Por outro lado, o gasto por aluno no Brasil, expresso em porcentagem do PIB per capita, praticamente dobrou no mesmo período (ainda que tenha sido destinado de forma desigual entre os níveis de ensino). Isso sugere que o sistema educacional é ineficaz na distribuição e ineficiente na aplicação dos recursos disponíveis, pois, apesar de ter-se quase dobrado o volume de recursos, não houve melhoria no desempenho dos alunos. Infelizmente não tivemos “conquistas” na educação básica nos últimos 18 anos, apenas aumento de gastos (não podemos dizer investimento, pois não houve retorno). Quando falo em conquista, refiro-me a ensinar cada criança e cada jovem a ser capaz de fazer contas e operações mais complexas, entender conceitos, interpretar textos, analisar opções, avaliar alternativas, tomar decisões, resolver problemas da vida cotidiana e ser criativo. Afinal, o objetivo da educação escolar é ensinar, e o que é aprendido é a medida do que e do como se ensina: se não há aprendizado é porque o ensino é falho, ineficiente e ineficaz, seja por quais razões forem. Nessas circunstâncias, colocar mais dinheiro no sistema equivale a jogar dinheiro fora; é preciso antes identificar, atacar e eliminar as causas que estão na raiz da ineficiência do sistema.

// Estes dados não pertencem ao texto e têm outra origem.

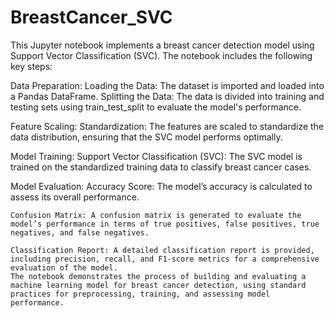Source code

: # BreastCancer_SVC
This Jupyter notebook implements a breast cancer detection model using Support Vector Classification (SVC). The notebook includes the following key steps:

Data Preparation:
    Loading the Data: The dataset is imported and loaded into a Pandas DataFrame.
    Splitting the Data: The data is divided into training and testing sets using train_test_split to evaluate the model's performance.
    
Feature Scaling:
    Standardization: The features are scaled to standardize the data distribution, ensuring that the SVC model performs optimally.
    
Model Training:
    Support Vector Classification (SVC): The SVC model is trained on the standardized training data to classify breast cancer cases.
    
Model Evaluation:
    Accuracy Score: The model’s accuracy is calculated to assess its overall performance.
    
    Confusion Matrix: A confusion matrix is generated to evaluate the model’s performance in terms of true positives, false positives, true negatives, and false negatives.

    Classification Report: A detailed classification report is provided, including precision, recall, and F1-score metrics for a comprehensive evaluation of the model.
    The notebook demonstrates the process of building and evaluating a machine learning model for breast cancer detection, using standard practices for preprocessing, training, and assessing model performance.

Nós, profissionais da educação, precisamos nos incomodar com esses resultados; eles são o espelho do nosso trabalho. Não estou jogando o jogo da culpa, mas chamando-nos coletivamente à razão por uma questão de responsabilidade profissional, social e moral. Precisamos fazer um exercício sério de introspecção e metacognição como ponto de partida. Se sabemos ensinar, por que não ensinamos? Se não sabemos ensinar, o que nos falta aprender? A metacognição é o único caminho que permite identificar nossas deficiências e nossos pontos fortes, bem como as estratégias para aprender com eles. Só ela pode levar-nos a ter a humildade de saber buscar o auxílio necessário. É preciso que compreendamos, honestamente, o que nos está faltando para ser capaz de ensinar melhor. É preciso que saibamos como desenvolver as habilidades necessárias para bem cumprir com nossas responsabilidades profissionais e sociais. Essa é a parte que nos cabe e por onde devemos começar. Depois que a tivermos cumprido com louvor, certamente teremos o necessário respaldo moral para olhar para outros agentes (governo, família, comunidade etc.) e ajudá-los a fazer a parte deles. Antes disso, falta-nos autoridade para tal.